In this paper, we used MS imaging to characterise our novel 3D model of lung cancer. This was with the purpose of understanding how these molecules within the tumour behave for potential applications in cancer research and drug development. MS imaging is a technique in which we can visualise a variety of molecules within a tissue without the use of labels. By determining the spatial information of a molecule, such as if the molecule is localised to a specific area or distributed throughout, we can understand the biological functions and interactions within a tissue.
We were able to show that the lung tumour model had a similar structure to a human solid tumour with three distinct regions. This is significant in terms of drug delivery because it is difficult to deliver drug to the inner region of a solid tumour, and the fact that our model replicates this shows that it is a useful tool for drug development.

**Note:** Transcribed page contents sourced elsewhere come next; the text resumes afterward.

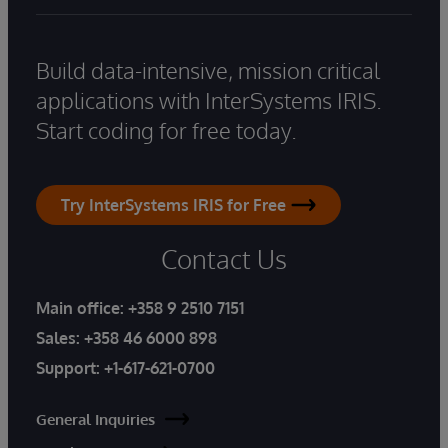
Build data-intensive, mission critical
applications with InterSystems IRIS.
Start coding for free today.
Try InterSystems IRIS for Free
Contact Us
Main office:
+358 9 2510 7151
Sales:
+358 46 6000 898
Support:
+1-617-621-0700
General Inquiries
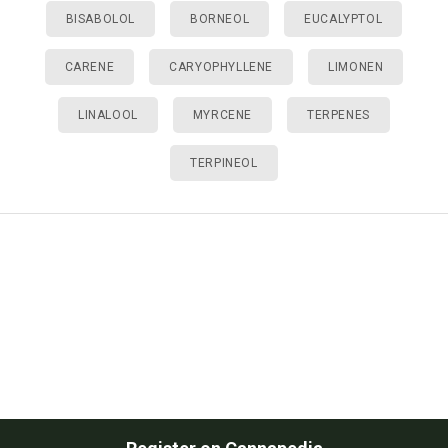
BISABOLOL
BORNEOL
EUCALYPTOL
CARENE
CARYOPHYLLENE
LIMONEN
LINALOOL
MYRCENE
TERPENES
TERPINEOL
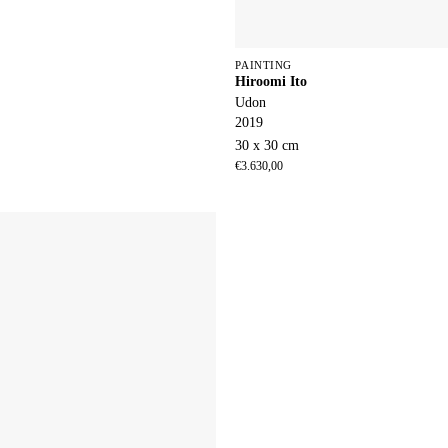
PAINTING
Hiroomi Ito
Udon
2019
30 x 30 cm
€
3.630,00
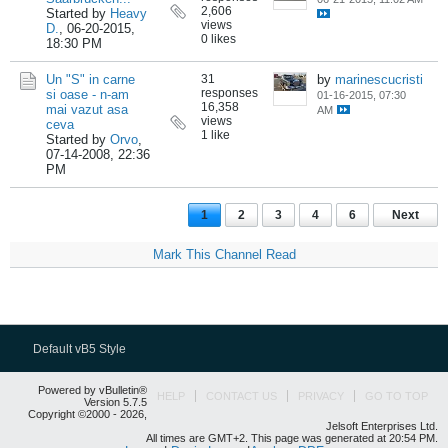
2,606
Started by
Heavy
views
D.
,
06-20-2015,
0 likes
18:30 PM
Un "S" in carne
31
by
marinescucristi
responses
si oase - n-am
01-16-2015, 07:30
16,358
mai vazut asa
AM
views
ceva
1 like
Started by
Orvo
,
07-14-2008, 22:36
PM
1
2
3
4
6
Next
Mark This Channel Read
Default vB5 Style
Powered by vBulletin®
HELP
CONTACT US
PRIVACY
GO TO TOP
Version 5.7.5
Copyright ©2000 - 2026,
Jelsoft Enterprises Ltd.
All times are GMT+2. This page was generated at 20:54 PM.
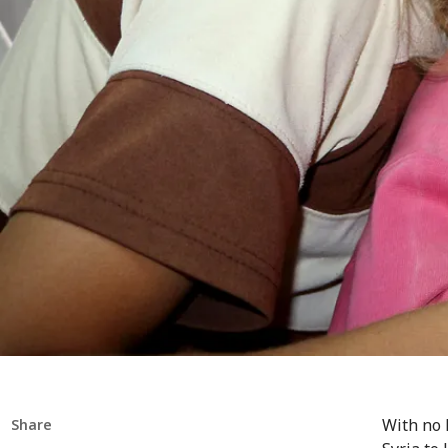
With no 
Share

What is the next step for the project?
Now that we have characterised the 3D lung tumour model, we want to demonstrate the capabilities of this method for drug development applications by studying biopharmaceutical effectiveness. We aim to utilise the techniques we have developed to detect and quantify a commercial anticancer drug, Cetuximab, within the 3D model and determine its effects.
And finally, how did you feel about your research being recognised by Analytical Chemistry?
It is a really great feeling! Analytical Chemistry is a well-established journal, so to have my work recognised by them is very exciting. I am extremely passionate about MS imaging and 3D cell culture, so I hope it will open up a lot of opportunities. Since my paper has been published, I have had a lot of interest and one of my images is going to be featured on the front cover of the journal issue. I really enjoyed doing the work and I am proud of my paper, so it is an amazing feeling to see its success.